Henry Alford[4] takes objection with the traditional reading. According to Alford, the solemn language employed in Heb 7:13 would seem "childish" if it meant nothing more than Melchizedek's father and mother were not recorded in the OT. For Alford the examples from Philo do not determine how we should read Hebrews while Neyery uses Philo and other Hellenistic philosophers to develop a refutation of the traditional reading. So Philo can be argued both ways, or better yet, multiple ways.

If we find J. H. Neyrey's[1]  proposal persuasive then we are left with a "true deity" on our hands named Melchizedek and we will need to find some exegetical/theological means of accommodating him who "... resembling the Son of God, remains a priest forever."

Heb. 7:3 ἀπάτωρ ἀμήτωρ ἀγενεαλόγητος, μήτε ἀρχὴν ἡμερῶν μήτε ζωῆς τέλος ἔχων, ἀφωμοιωμένος δὲ τῷ υἱῷ τοῦ θεοῦ, μένει ἱερεὺς εἰς τὸ διηνεκές.

Heb. 7:3 Without father, without mother, without genealogy, having neither beginning of days nor end of life, but resembling the Son of God, he remains a priest forever.    

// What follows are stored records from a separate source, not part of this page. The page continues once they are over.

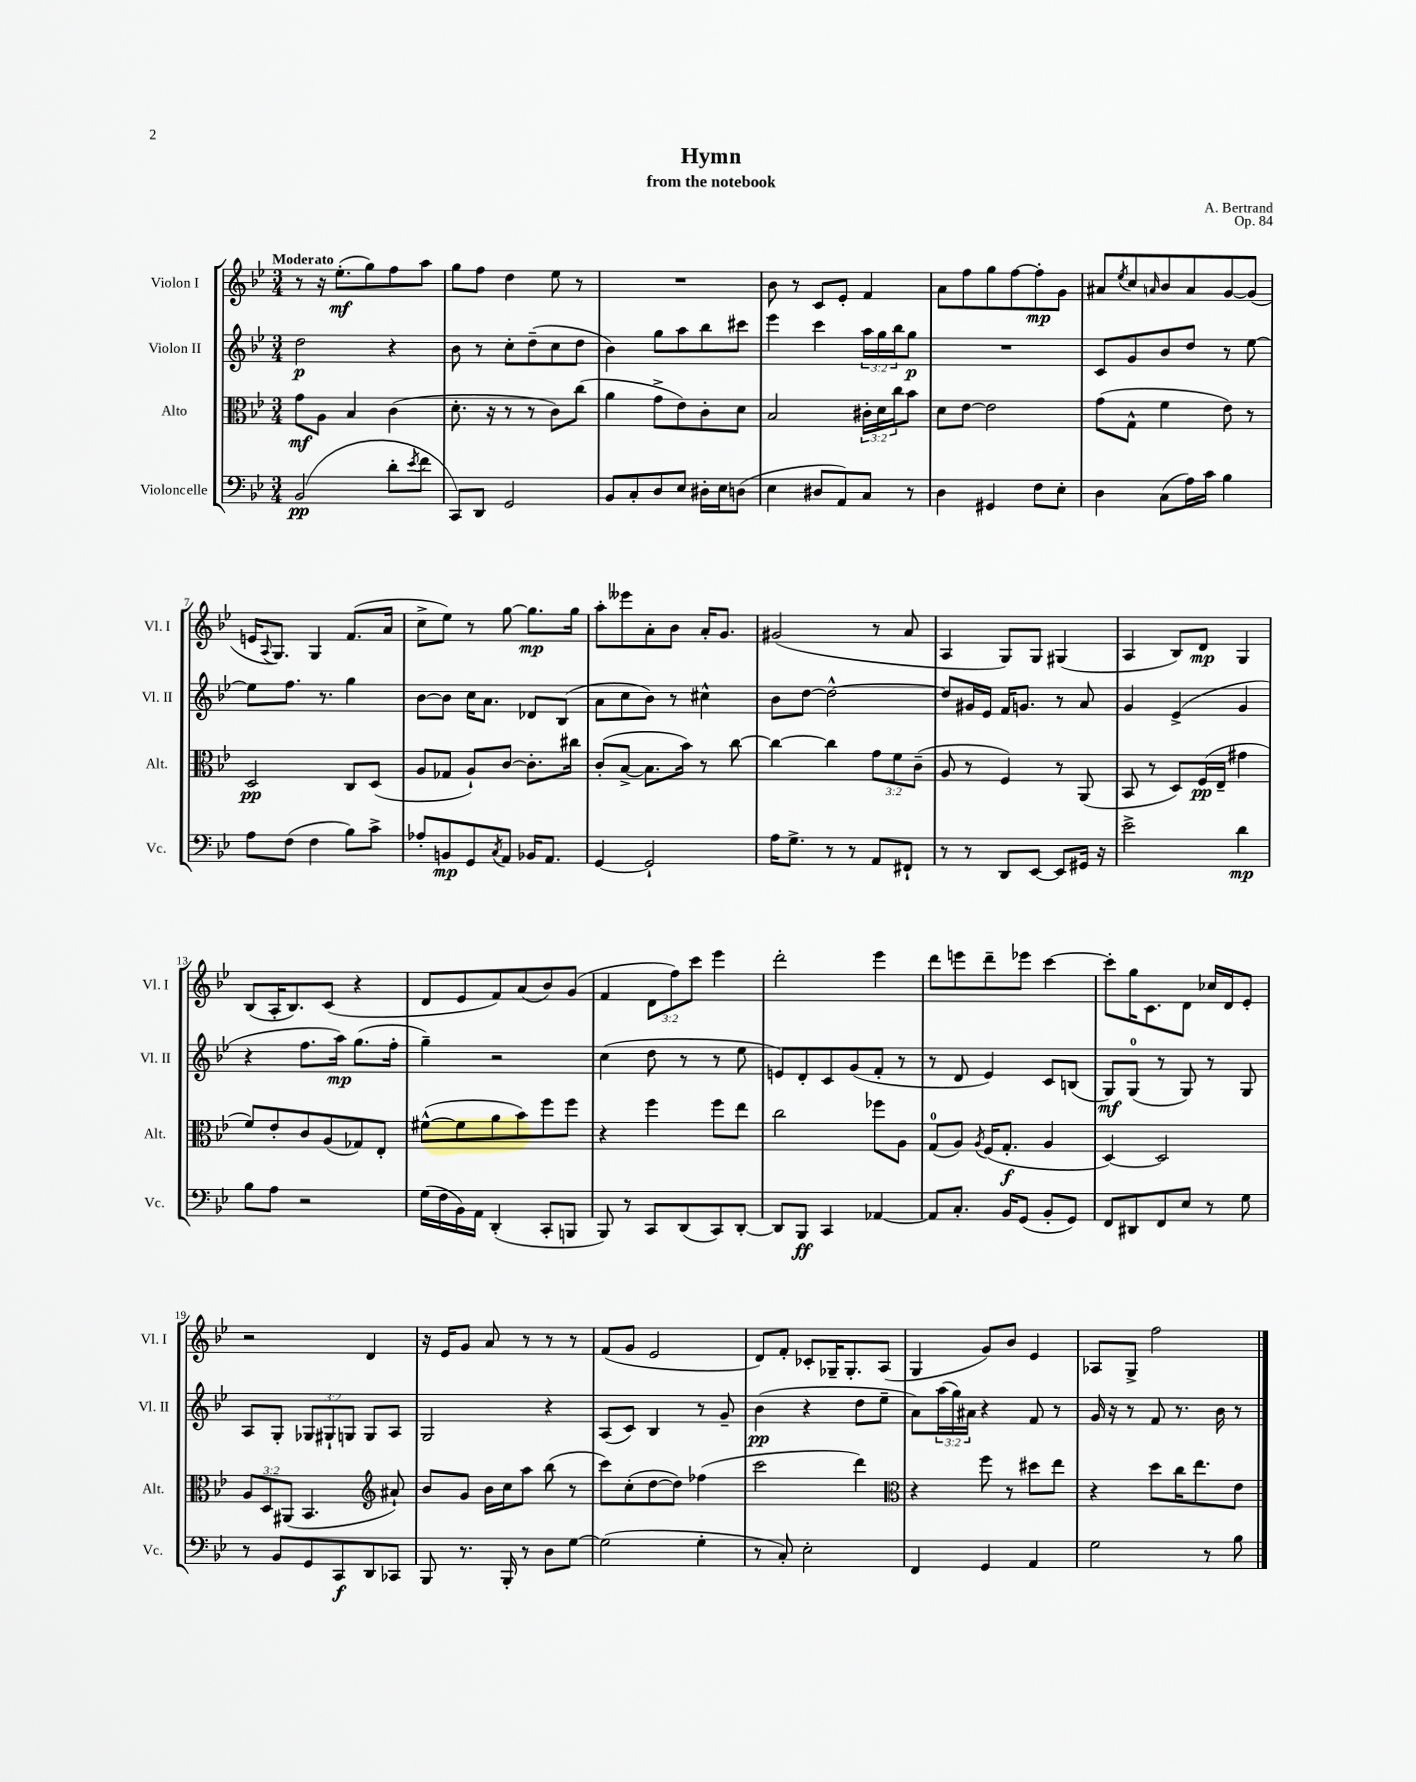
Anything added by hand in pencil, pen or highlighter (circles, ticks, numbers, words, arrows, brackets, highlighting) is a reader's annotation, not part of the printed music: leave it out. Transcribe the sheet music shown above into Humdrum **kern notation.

**kern	**dynam	**kern	**dynam	**kern	**dynam	**kern	**dynam
*part4	*part4	*part3	*part3	*part2	*part2	*part1	*part1
*staff4	*staff4	*staff3	*staff3	*staff2	*staff2	*staff1	*staff1
*I"Violoncelle	*	*I"Alto	*	*I"Violon II	*	*I"Violon I	*
*I'Vc.	*	*I'Alt.	*	*I'Vl. II	*	*I'Vl. I	*
*clefF4	*	*clefC3	*	*clefG2	*	*clefG2	*
*k[b-e-]	*	*k[b-e-]	*	*k[b-e-]	*	*k[b-e-]	*
*M3/4	*	*M3/4	*	*M3/4	*	*M3/4	*
=1	=1	=1	=1	=1	=1	=1	=1
!	!	!	!	!	!	!LO:TX:a:B:t=Moderato	!
(2BB-/	pp	8g\L	mf	2dd\	p	8r	.
.	.	8A\J	.	.	.	16r	.
.	.	.	.	.	.	(8.ee-'\L	mf
.	.	4B-/	.	.	.	.	.
.	.	.	.	.	.	8gg\)	.
8d'\L	.	(4c\	.	4r	.	8ff\	.
8qe-/	.	.	.	.	.	.	.
8f\J	.	.	.	.	.	8aa\J	.
=2	=2	=2	=2	=2	=2	=2	=2
8CC/L)	.	8.d'\	.	8b-\	.	8gg\L	.
8DD/J	.	.	.	8r	.	8ff\J	.
.	.	16r	.	.	.	.	.
2GG/	.	8r	.	8cc'\L	.	4dd\	.
.	.	8r	.	(8dd~\	.	.	.
.	.	8c\L)	.	8cc\	.	8ee-\	.
.	.	(8cc\J	.	8dd\J	.	8r	.
=3	=3	=3	=3	=3	=3	=3	=3
8BB-/L	.	4a\	.	4b-\)	.	2.r	.
8C'/	.	.	.	.	.	.	.
8D/	.	8g^\L	.	8gg\L	.	.	.
8E-/J	.	8e-\)	.	8aa\	.	.	.
16D#X'\LL	.	8c'\	.	8bb-\	.	.	.
16E-\J	.	.	.	.	.	.	.
(8Dn\J	.	8d\J	.	8ccc#X\J	.	.	.
=4	=4	=4	=4	=4	=4	=4	=4
4E-\	.	2B-/	.	4eee-\	.	8b-\	.
.	.	.	.	.	.	8r	.
8D#X/L	.	.	.	4ccc\	.	8c/L	.
8AA/)	.	.	.	.	.	8e-'/J	.
8C/J	.	24c#X'\LL	.	24aa\LL	.	4f/	.
.	.	24d\	.	24gg\	.	.	.
.	.	24cc\J	.	24bb-\J	.	.	.
8r	.	8b-\J	.	8gg\J	p	.	.
=5	=5	=5	=5	=5	=5	=5	=5
4D\	.	8d\L	.	2.r	.	8a\L	.
.	.	[8e-\J	.	.	.	8ff\	.
4GG#X/	.	2e-\]	.	.	.	8gg\	.
.	.	.	.	.	.	[8ff\	.
8F\L	.	.	.	.	.	8ff'\]	mp
8E-'\J	.	.	.	.	.	8g\J	.
=6	=6	=6	=6	=6	=6	=6	=6
4D\	.	(8g\L	.	8c/L	.	8a#X/L	.
.	.	.	.	.	.	8qee-/	.
.	.	8G^^\J	.	8g/	.	8cc/	.
.	.	.	.	.	.	16qqan/	.
(8C\L	.	4f\	.	8b-/	.	8b-/	.
16A\L)	.	.	.	8dd/J	.	8a/	.
16c\JJ	.	.	.	.	.	.	.
4B-\	.	8e-\)	.	8r	.	[8g/	.
.	.	8r	.	[8ee-\	.	(8g/J]	.
!!LO:LB:g=z
=7	=7	=7	=7	=7	=7	=7	=7
8A\L	.	2D/	pp	8ee-\L]	.	16en/KL	.
.	.	.	.	.	.	8qqA/	.
.	.	.	.	.	.	8.G/J)	.
(8F\J	.	.	.	8.ff\J	.	.	.
4F\	.	.	.	.	.	4G/	.
.	.	.	.	8.r	.	.	.
8B-\L)	.	8C/L	.	4gg\	.	(8.f/L	.
8c^\J	.	(8D/J	.	.	.	.	.
.	.	.	.	.	.	16a/Jk	.
=8	=8	=8	=8	=8	=8	=8	=8
8A-X'/L	.	8A/L	.	[8b-\L	.	8cc^\L	.
8BBn/	mp	8G-X/J	.	8b-\J]	.	8ee-\J)	.
8GG/	.	8A`/L)	.	16cc\KL	.	8r	.
.	.	.	.	8.a\J	.	.	.
8qC/	.	.	.	.	.	.	.
8AA/J	.	[8c/J	.	.	.	[8gg\	.
16BB-X/KL	.	8.c'\L]	.	8d-X/L	.	8.gg\L]	mp
8.AA/J	.	.	.	.	.	.	.
.	.	.	.	(8B-/J	.	.	.
.	.	16cc#X\Jk	.	.	.	16gg\Jk	.
=9	=9	=9	=9	=9	=9	=9	=9
[4GG/	.	(8c'/L	.	8a\L	.	8aa'\L	.
.	.	[8B-^/J	.	8cc\	.	8eee--X\	.
2GG`/]	.	8.B-\L]	.	8b-\J)	.	8a'\	.
.	.	.	.	8r	.	8b-\J	.
.	.	16b-\Jk)	.	.	.	.	.
.	.	8r	.	4cc#X^^\	.	16a'/KL	.
.	.	.	.	.	.	8.g/J	.
.	.	[8cc\	.	.	.	.	.
=10	=10	=10	=10	=10	=10	=10	=10
16A\KL	.	4cc\_	.	8b-\L	.	(2g#X/	.
8.G^\J	.	.	.	.	.	.	.
.	.	.	.	[8dd\J	.	.	.
8r	.	4cc\]	.	2dd^^\_	.	.	.
8r	.	.	.	.	.	.	.
8AA/L	.	12g\L	.	.	.	8r	.
.	.	12f\	.	.	.	.	.
8FF#X`/J	.	.	.	.	.	8a/	.
.	.	(12c~\J	.	.	.	.	.
=11	=11	=11	=11	=11	=11	=11	=11
8r	.	8A/	.	8dd/L]	.	4A/	.
8r	.	8r	.	16g#X/L	.	.	.
.	.	.	.	16e-/JJ	.	.	.
8DD/L	.	4F/)	.	16f/KL	.	8G/L)	.
.	.	.	.	8.gn/J	.	.	.
[8EE-/J	.	.	.	.	.	8G/J	.
8EE-/L]	.	8r	.	8r	.	(4G#X/	.
16GG#X/Jk	.	(8AA/	.	8a/	.	.	.
16r	.	.	.	.	.	.	.
=12	=12	=12	=12	=12	=12	=12	=12
2e-^\	.	8BB-/	.	4g/	.	4A/	.
.	.	8r	.	.	.	.	.
.	.	8D/L)	.	(4e-^/	.	8B-/L)	.
.	.	(16F/L	pp	.	.	8d/J	mp
.	.	16E-~/JJ	.	.	.	.	.
4d\	mp	4g#X\	.	4g/	.	4G/	.
!!LO:LB:g=z
=13	=13	=13	=13	=13	=13	=13	=13
8B-\L	.	8f/L)	.	4r	.	(8B-/L	.
8A\J	.	8e-'/	.	.	.	16A'/K	.
.	.	.	.	.	.	8.B-/)	.
2r	.	8c/	.	8.ff\L	.	.	.
.	.	(8A/	.	.	.	(8c/J	.
.	.	.	.	16aa\Jk)	mp	.	.
.	.	8G-X/)	.	(8.gg\L	.	4r	.
.	.	8E-'/J	.	.	.	.	.
.	.	.	.	16ff'\Jk	.	.	.
=14	=14	=14	=14	=14	=14	=14	=14
(16G\LL	.	([8f#X^^\L	.	4gg~\)	.	8d/L	.
16F\	.	.	.	.	.	.	.
16BB-\)	.	8f#\]	.	.	.	8e-/	.
16AA\JJ	.	.	.	.	.	.	.
(4DD'/	.	8a\	.	2r	.	8f/)	.
.	.	8b-\)	.	.	.	(8a/	.
8CC'/L	.	8ff\	.	.	.	8b-/)	.
8BBBn/J	.	8ff\J	.	.	.	(8g/J	.
=15	=15	=15	=15	=15	=15	=15	=15
8BBB-/)	.	4r	.	(4cc\	.	4f/	.
8r	.	.	.	.	.	.	.
8CC/L	.	4ff\	.	8dd\	.	12d\L	.
.	.	.	.	.	.	12ff\)	.
(8DD/	.	.	.	8r	.	.	.
.	.	.	.	.	.	12ccc\J	.
8CC/)	.	8ff\L	.	8r	.	4eee-\	.
[8DD'/J	.	8ee-\J	.	8ee-\	.	.	.
=16	=16	=16	=16	=16	=16	=16	=16
8DD/L]	.	2cc\	.	8en/L)	.	2ddd'\	.
8BBB-/J	ff	.	.	8d'/	.	.	.
4CC/	.	.	.	8c/	.	.	.
.	.	.	.	(8g/	.	.	.
[4AA-X/	.	8ff-X\L	.	8f'/J	.	4eee-\	.
.	.	8A\J	.	8r	.	.	.
=17	=17	=17	=17	=17	=17	=17	=17
8AA-/L]	.	(8G/L	.	8r	.	8ddd\L	.
8.C'/J	.	8A/J)	.	8d/	.	8eeen\	.
.	.	8qA/	.	.	.	.	.
.	.	(16F/KL	.	4e-/)	.	8ddd~\	.
16BB-/KL	.	8.G'/J	f	.	.	.	.
(8GG/J	.	.	.	.	.	8eee-X\J	.
8BB-'/L	.	4A/	.	8c/L	.	[4ccc\	.
8GG/J)	.	.	.	(8Bn/J	.	.	.
=18	=18	=18	=18	=18	=18	=18	=18
8FF/L	.	[4D/)	.	8G/L)	mf	8ccc'\L]	.
8DD#X/	.	.	.	(8G/J	.	16gg\K	.
.	.	.	.	.	.	8.c\	.
8FF/	.	2D/]	.	8r	.	.	.
8E-/J	.	.	.	8G/)	.	8d\J	.
8r	.	.	.	8r	.	16cc-X/LL	.
.	.	.	.	.	.	16d/J	.
8G\	.	.	.	8G/	.	8e-'/J	.
!!LO:LB:g=z
=19	=19	=19	=19	=19	=19	=19	=19
8r	.	12A/L	.	8A/L	.	2r	.
.	.	12D/	.	.	.	.	.
8BB-/L	.	.	.	8G'/J	.	.	.
.	.	(12AA#X/J	.	.	.	.	.
8GG/	.	4.BB-/	.	12G-X/L	.	.	.
.	.	.	.	12G#X`/	.	.	.
8CC/	f	.	.	.	.	.	.
.	.	.	.	12Gn/J	.	.	.
8DD/	.	.	.	8G/L	.	4d/	.
*	*	*clefG2	*	*	*	*	*
8CC-X/J	.	8a#X`/)	.	8A/J	.	.	.
=20	=20	=20	=20	=20	=20	=20	=20
8BBB-/	.	8b-/L	.	2G/	.	16r	.
.	.	.	.	.	.	16e-/KL	.
8.r	.	8g/J	.	.	.	8g/J	.
.	.	16b-\LL	.	.	.	8a/	.
16BBB-'/	.	16cc\J	.	.	.	.	.
8r	.	8aa\J	.	.	.	8r	.
8D\L	.	(8bb-\	.	4r	.	8r	.
[8G\J	.	8r	.	.	.	8r	.
=21	=21	=21	=21	=21	=21	=21	=21
(2G\]	.	8ccc\L)	.	(8A/L	.	(8f/L	.
.	.	(8cc'\	.	8c/J)	.	8g/J	.
.	.	[8dd\	.	4B-/	.	2e-/	.
.	.	8dd\J])	.	.	.	.	.
4G'\	.	(4ff-X\	.	8r	.	.	.
.	.	.	.	8g~/	.	.	.
=22	=22	=22	=22	=22	=22	=22	=22
8r	.	2ccc\	.	(4b-\	pp	8d/L)	.
8C'/)	.	.	.	.	.	8f'/J	.
2E-'\	.	.	.	4r	.	8c-X'/L	.
.	.	.	.	.	.	16G-X~/K	.
.	.	.	.	.	.	8.G-'/	.
.	.	4ddd\)	.	8dd\L	.	.	.
.	.	.	.	8ee-~\J	.	(8A/J	.
=23	=23	=23	=23	=23	=23	=23	=23
*	*	*clefC3	*	*	*	*	*
4FF/	.	4r	.	8a\L)	.	4G/	.
.	.	.	.	(24aa\L	.	.	.
.	.	.	.	24gg\)	.	.	.
.	.	.	.	24a#X\JJ	.	.	.
4GG/	.	8ff\	.	4r	.	8g/L)	.
.	.	8r	.	.	.	8b-/J	.
4AA/	.	8dd#X\L	.	8f/	.	4e-/	.
.	.	8ee-\J	.	8r	.	.	.
=24	=24	=24	=24	=24	=24	=24	=24
2G\	.	4r	.	16g/	.	8A-X/L	.
.	.	.	.	16r	.	.	.
.	.	.	.	8r	.	8G^/J	.
.	.	8dd\L	.	8f/	.	2ff\	.
.	.	16cc\K	.	8.r	.	.	.
.	.	8.ee-\	.	.	.	.	.
8r	.	.	.	.	.	.	.
.	.	.	.	16b-\	.	.	.
8B-\	.	8e-\J	.	8r	.	.	.
==	==	==	==	==	==	==	==
*-	*-	*-	*-	*-	*-	*-	*-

[1] Jerome H. Neyrey, S.J. "Without Beginning of Days or End of Life" (Heb 7:3): Topos for a True Deity" CBQ 53 (1991) 439-55.

[2] What we are calling the traditional reading is really only one of several options  which date back to the first few centuries.

[3] F. F. Bruce, Epistle to the Hebrews, NICNT 1964. 

[4] Henry Alford, Greek Testament v. IV, pp.129-130.